We introduce one of the young, impressionable cousins to strippers.


I am 99% sure that a certain cousin even took a stripper back to the hotel.  I think it was this stripper.


I did my best sales pitch.  Firearms are tools.  Guns project the personality of the person carrying them.  Guns project truth, justice and the American way when carried by good people. Guns project gloom, despair and agony when carried by bad (or stupid) people.

Guns can be used to neutralize deadly threats from a safe distance.

Words are fine.

Demonstrations (actions) are a thousand times better.

We did it for the children.
"Hey, he mist it!"  An older cousin shot video footage of the event.  I was left with the corpses. 
 The young man has a sense of humor.  You will have to figure out where he hit "the bad guys"



World class bloggers are discouraged from making really bad puns.
Part of this cousin's family legacy is that his grandfather was a POW in the European theater of WWII.  Unk was captured in late 1944.  The story is that he was pinned down by MG-42 fire as darkness and fog rolled in.  He was pinned down behind a small rise in the middle of muddy field.  The entire feature he was hiding behind would vibrate as if made of jello when machine gun fire raked over it.  In all probability, he was laying behind a potato or turnip "clamp".

He made it until morning when he discovered his position had been rolled over.  He was behind enemy lines.  One of the rounds had broken his arm some time during the night.

They were treated surprisingly well by their captors.  He was fluent in both German and Polish and was able to converse with the guards.  The Germans who ran the camp were watching the progress of the war very closely.  They could read the handwriting on the wall.  They wanted the prisoners to speak well of them.  That was their life insurance policy.

His POW camp was liberated in late April by the Americans. 

Immediately upon liberation, the prisoners were given "leave" to scrounge food.  That is when "Unk" learned to love raw asparagus.  There is something about being able to eat one's fill of flavorful vegetables after 6 months of 1600 Calories per day of extremely bland food.

The MG-42, like the Mauser used to neutralize the 5 gallon buckets, fired 8X57mm Mauser rounds.

Five empties went into the young man's pocket....enough to populate a stripper. 

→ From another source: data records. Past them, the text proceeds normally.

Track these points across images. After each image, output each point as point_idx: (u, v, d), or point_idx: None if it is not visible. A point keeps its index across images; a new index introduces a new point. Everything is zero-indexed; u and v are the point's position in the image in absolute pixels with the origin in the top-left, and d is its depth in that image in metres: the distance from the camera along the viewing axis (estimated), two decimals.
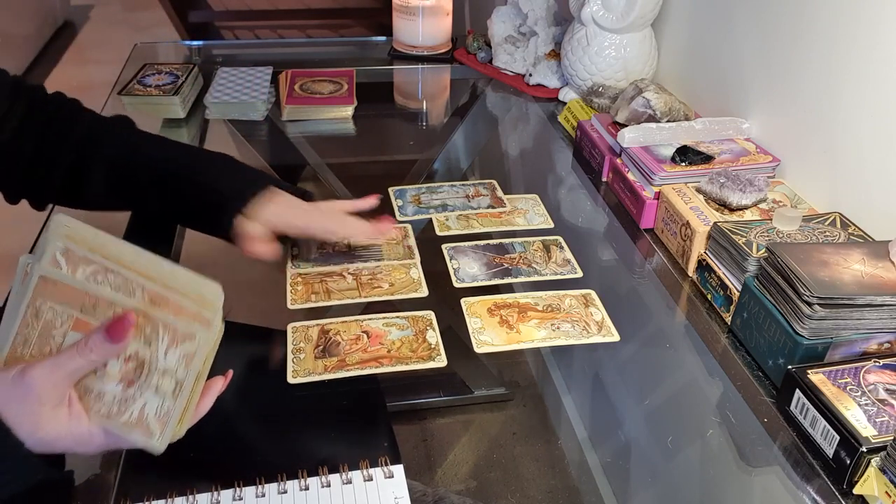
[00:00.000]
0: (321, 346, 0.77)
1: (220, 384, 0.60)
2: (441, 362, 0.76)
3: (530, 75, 1.40)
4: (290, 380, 0.73)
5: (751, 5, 1.01)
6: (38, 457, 0.51)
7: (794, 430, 0.66)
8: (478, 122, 1.37)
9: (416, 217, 1.01)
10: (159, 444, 0.54)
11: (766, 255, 0.73)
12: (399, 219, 1.01)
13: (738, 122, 1.04)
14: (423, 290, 0.86)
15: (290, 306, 0.83)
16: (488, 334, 0.79)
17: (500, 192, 1.08)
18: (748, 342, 0.76)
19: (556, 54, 1.39)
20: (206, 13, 3.68)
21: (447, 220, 1.01)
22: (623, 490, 0.71)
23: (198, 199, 0.81)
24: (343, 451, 0.70)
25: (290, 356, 0.76)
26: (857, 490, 0.60)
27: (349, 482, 0.62)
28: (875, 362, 0.66)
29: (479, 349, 0.78)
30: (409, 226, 0.99)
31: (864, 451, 0.58)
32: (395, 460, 0.64)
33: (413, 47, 1.56)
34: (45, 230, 0.54)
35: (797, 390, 0.65)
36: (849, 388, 0.63)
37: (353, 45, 1.81)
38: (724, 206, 0.88)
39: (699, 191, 0.91)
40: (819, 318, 0.66)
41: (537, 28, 1.40)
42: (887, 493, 0.56)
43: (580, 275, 0.90)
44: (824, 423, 0.62)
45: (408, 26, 1.54)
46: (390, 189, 1.08)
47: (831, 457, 0.61)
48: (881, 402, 0.62)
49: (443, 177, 1.17)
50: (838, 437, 0.60)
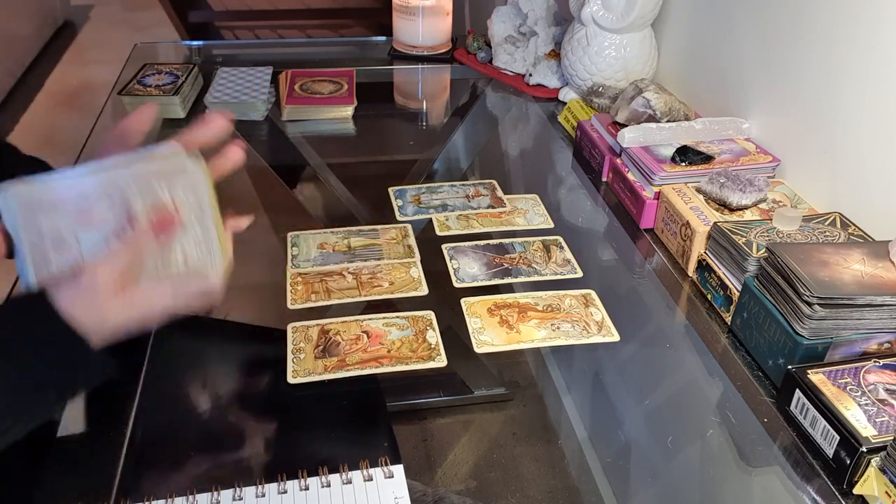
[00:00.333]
0: (321, 346, 0.77)
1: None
2: (441, 362, 0.76)
3: (530, 75, 1.40)
4: (290, 380, 0.73)
5: (751, 5, 1.01)
6: (107, 356, 0.54)
7: (794, 430, 0.66)
8: (478, 122, 1.37)
9: (416, 217, 1.01)
10: (214, 275, 0.57)
11: (766, 255, 0.73)
12: (399, 219, 1.01)
13: (738, 122, 1.04)
14: (423, 289, 0.86)
15: (290, 306, 0.83)
16: (488, 334, 0.79)
17: (500, 192, 1.08)
18: (748, 342, 0.76)
19: (556, 54, 1.39)
20: (206, 13, 3.68)
21: (447, 220, 1.01)
22: (623, 490, 0.71)
23: None
24: (343, 451, 0.70)
25: (290, 356, 0.76)
26: (857, 490, 0.60)
27: (349, 482, 0.62)
28: (875, 362, 0.66)
29: (479, 349, 0.78)
30: (409, 226, 0.99)
31: (864, 451, 0.58)
32: (395, 460, 0.64)
33: (413, 47, 1.56)
34: None
35: (797, 390, 0.65)
36: (849, 388, 0.63)
37: (353, 45, 1.82)
38: (724, 206, 0.88)
39: (699, 191, 0.91)
40: (819, 318, 0.66)
41: (537, 28, 1.40)
42: (887, 493, 0.56)
43: (580, 275, 0.90)
44: (824, 423, 0.62)
45: (408, 26, 1.54)
46: (390, 189, 1.08)
47: (831, 457, 0.61)
48: (881, 402, 0.62)
49: (443, 177, 1.17)
50: (838, 437, 0.60)
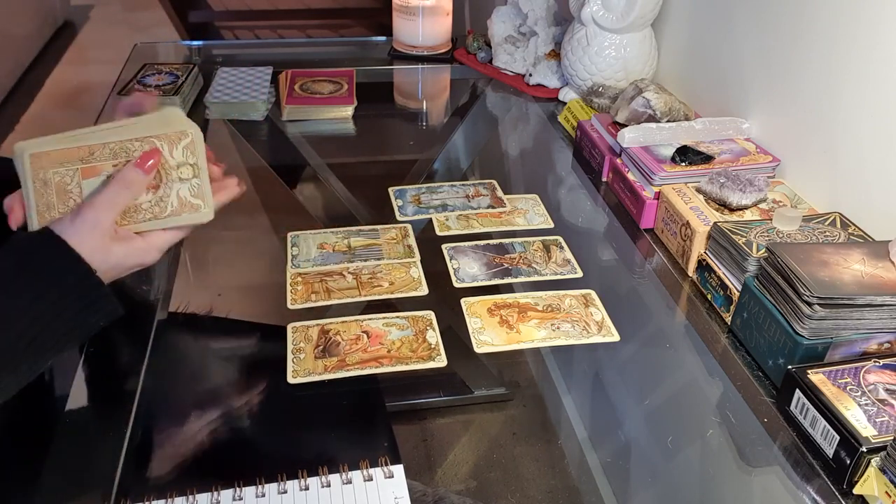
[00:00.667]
0: (321, 346, 0.77)
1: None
2: (441, 362, 0.76)
3: (530, 75, 1.40)
4: (290, 380, 0.73)
5: (751, 5, 1.01)
6: (114, 293, 0.58)
7: (794, 430, 0.66)
8: (478, 122, 1.37)
9: (416, 217, 1.01)
10: (208, 212, 0.64)
11: (766, 255, 0.73)
12: (399, 219, 1.01)
13: (738, 122, 1.04)
14: (423, 289, 0.86)
15: (290, 306, 0.83)
16: (488, 334, 0.79)
17: (500, 192, 1.08)
18: (748, 342, 0.76)
19: (556, 54, 1.39)
20: (206, 13, 3.68)
21: (447, 220, 1.01)
22: (623, 490, 0.71)
23: None
24: (343, 451, 0.70)
25: (290, 356, 0.76)
26: (857, 490, 0.60)
27: (349, 482, 0.62)
28: (875, 362, 0.66)
29: (479, 349, 0.78)
30: (409, 226, 0.99)
31: (864, 451, 0.58)
32: (395, 460, 0.64)
33: (413, 47, 1.56)
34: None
35: (797, 390, 0.65)
36: (849, 388, 0.63)
37: (353, 45, 1.82)
38: (724, 206, 0.88)
39: (699, 191, 0.91)
40: (819, 318, 0.66)
41: (537, 28, 1.40)
42: (887, 493, 0.56)
43: (580, 275, 0.90)
44: (824, 423, 0.62)
45: (408, 26, 1.54)
46: (390, 189, 1.08)
47: (831, 457, 0.61)
48: (881, 402, 0.62)
49: (443, 177, 1.17)
50: (838, 437, 0.60)
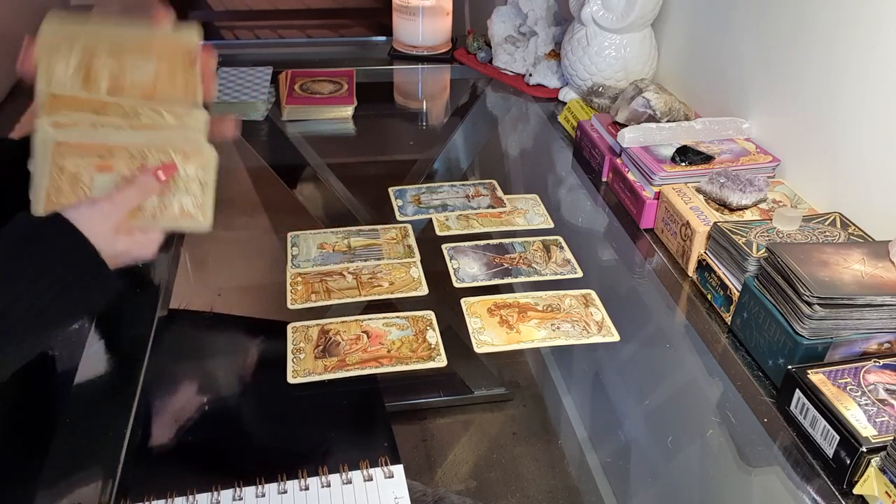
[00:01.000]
0: (321, 346, 0.77)
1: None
2: (441, 362, 0.76)
3: (530, 75, 1.40)
4: (290, 380, 0.73)
5: (751, 5, 1.01)
6: (115, 275, 0.62)
7: (794, 430, 0.66)
8: (478, 122, 1.37)
9: (416, 217, 1.01)
10: (205, 224, 0.67)
11: (766, 255, 0.73)
12: (399, 219, 1.01)
13: (738, 122, 1.04)
14: (423, 289, 0.86)
15: (290, 306, 0.83)
16: (488, 334, 0.79)
17: (500, 192, 1.08)
18: (748, 342, 0.75)
19: (556, 54, 1.39)
20: (206, 13, 3.67)
21: (447, 220, 1.01)
22: (623, 490, 0.71)
23: None
24: (343, 451, 0.70)
25: (290, 356, 0.76)
26: (857, 490, 0.60)
27: (349, 482, 0.62)
28: (875, 362, 0.66)
29: (479, 349, 0.78)
30: (409, 226, 0.99)
31: (864, 451, 0.58)
32: (395, 460, 0.64)
33: (413, 47, 1.56)
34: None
35: (797, 390, 0.65)
36: (849, 388, 0.63)
37: (353, 45, 1.81)
38: (724, 206, 0.88)
39: (699, 191, 0.91)
40: (819, 318, 0.66)
41: (537, 28, 1.40)
42: (887, 493, 0.56)
43: (580, 275, 0.90)
44: (824, 423, 0.62)
45: (408, 26, 1.54)
46: (390, 189, 1.08)
47: (831, 457, 0.61)
48: (881, 402, 0.62)
49: (443, 177, 1.17)
50: (838, 437, 0.60)
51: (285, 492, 0.61)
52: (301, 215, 1.09)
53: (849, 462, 0.59)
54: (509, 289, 0.88)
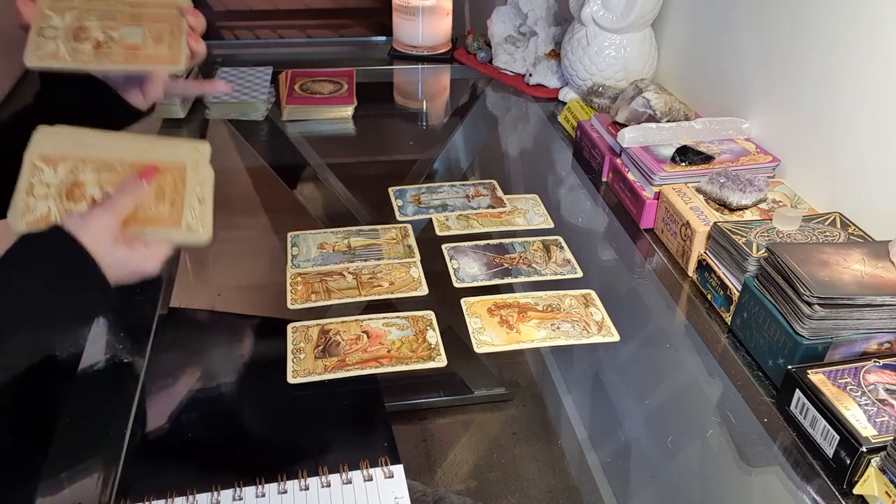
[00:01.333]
0: (321, 346, 0.77)
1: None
2: (441, 362, 0.76)
3: (530, 75, 1.40)
4: (290, 380, 0.73)
5: (751, 5, 1.01)
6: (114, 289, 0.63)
7: (794, 430, 0.66)
8: (478, 122, 1.37)
9: (416, 217, 1.01)
10: (205, 236, 0.68)
11: (766, 255, 0.73)
12: (399, 219, 1.01)
13: (738, 122, 1.04)
14: (423, 289, 0.86)
15: (290, 306, 0.83)
16: (488, 334, 0.79)
17: (500, 192, 1.08)
18: (748, 342, 0.76)
19: (556, 54, 1.39)
20: (206, 13, 3.67)
21: (447, 220, 1.01)
22: (623, 490, 0.71)
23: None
24: (343, 451, 0.70)
25: (290, 356, 0.76)
26: (857, 490, 0.60)
27: (349, 482, 0.62)
28: (875, 362, 0.66)
29: (479, 349, 0.78)
30: (409, 226, 0.99)
31: (864, 451, 0.58)
32: (395, 460, 0.64)
33: (413, 47, 1.56)
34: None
35: (797, 390, 0.65)
36: (849, 388, 0.63)
37: (353, 45, 1.81)
38: (724, 206, 0.88)
39: (699, 191, 0.91)
40: (819, 318, 0.66)
41: (537, 28, 1.40)
42: (887, 493, 0.56)
43: (580, 275, 0.90)
44: (824, 423, 0.62)
45: (408, 26, 1.54)
46: (390, 189, 1.08)
47: (831, 457, 0.61)
48: (881, 402, 0.62)
49: (443, 177, 1.17)
50: (838, 437, 0.60)
51: (285, 492, 0.61)
52: (301, 215, 1.09)
53: (849, 462, 0.59)
54: (509, 289, 0.88)
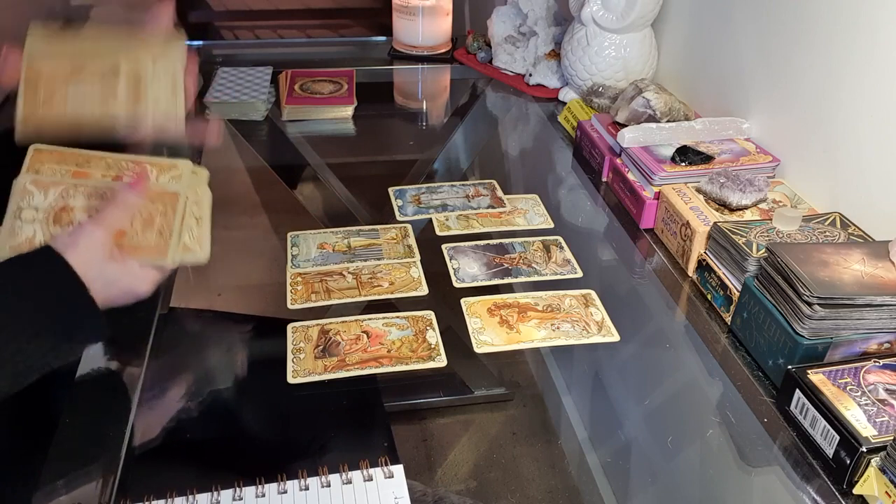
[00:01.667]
0: (321, 346, 0.77)
1: None
2: (441, 362, 0.76)
3: (530, 75, 1.40)
4: (290, 380, 0.73)
5: (751, 5, 1.01)
6: (105, 316, 0.61)
7: (794, 430, 0.66)
8: (478, 122, 1.37)
9: (416, 217, 1.01)
10: (203, 256, 0.68)
11: (766, 255, 0.73)
12: (399, 219, 1.01)
13: (738, 122, 1.04)
14: (424, 289, 0.86)
15: (290, 306, 0.83)
16: (488, 334, 0.79)
17: (500, 192, 1.08)
18: (748, 342, 0.76)
19: (556, 54, 1.39)
20: (206, 13, 3.67)
21: (447, 220, 1.01)
22: (623, 490, 0.71)
23: None
24: (343, 451, 0.70)
25: (290, 356, 0.76)
26: (857, 490, 0.60)
27: (349, 482, 0.62)
28: (875, 362, 0.66)
29: (479, 349, 0.78)
30: (409, 226, 0.99)
31: (864, 451, 0.58)
32: (395, 460, 0.64)
33: (413, 47, 1.56)
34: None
35: (797, 390, 0.65)
36: (849, 388, 0.63)
37: (353, 45, 1.82)
38: (724, 206, 0.88)
39: (699, 191, 0.91)
40: (819, 318, 0.66)
41: (537, 28, 1.40)
42: (887, 493, 0.56)
43: (580, 275, 0.90)
44: (824, 423, 0.62)
45: (408, 26, 1.54)
46: (390, 189, 1.08)
47: (831, 457, 0.61)
48: (881, 402, 0.62)
49: (443, 177, 1.17)
50: (838, 437, 0.60)
51: (285, 492, 0.61)
52: (301, 215, 1.09)
53: (849, 462, 0.59)
54: (509, 289, 0.88)
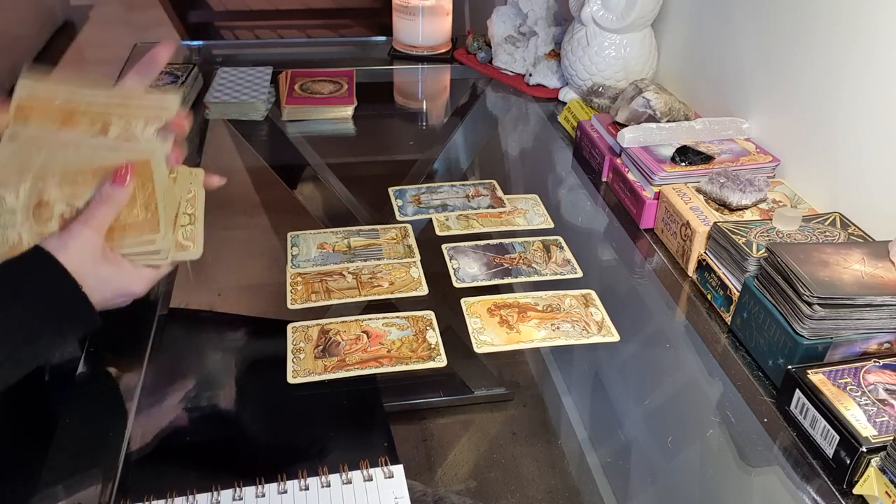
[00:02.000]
0: (321, 346, 0.77)
1: None
2: (441, 362, 0.76)
3: (530, 75, 1.40)
4: (290, 380, 0.73)
5: (751, 5, 1.01)
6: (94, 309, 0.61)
7: (794, 430, 0.66)
8: (478, 122, 1.37)
9: (416, 217, 1.01)
10: (196, 252, 0.68)
11: (766, 255, 0.73)
12: (399, 219, 1.01)
13: (738, 122, 1.04)
14: (424, 289, 0.86)
15: (290, 306, 0.83)
16: (488, 334, 0.79)
17: (500, 192, 1.08)
18: (748, 342, 0.76)
19: (556, 54, 1.39)
20: (206, 13, 3.67)
21: (447, 220, 1.01)
22: (623, 490, 0.71)
23: None
24: (343, 451, 0.70)
25: (290, 356, 0.76)
26: (857, 490, 0.60)
27: (349, 482, 0.62)
28: (875, 362, 0.66)
29: (479, 349, 0.78)
30: (409, 226, 0.99)
31: (864, 451, 0.58)
32: (395, 461, 0.64)
33: (413, 47, 1.56)
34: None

Don't tell his mom.  She does not like guns.  In her mind, guns are humiliating evidence of a failure to use words.  I am not sure words would have served Unk as well as a fortuitously placed potato clamp nor would they have shattered the buckets as well as 175 grain Sierra Pro-Hunters at 2600 fps.  She is entitled to her opinions.  I am entitled to mine.

And darned if we did not give a certain young man some fine memories and keepsakes.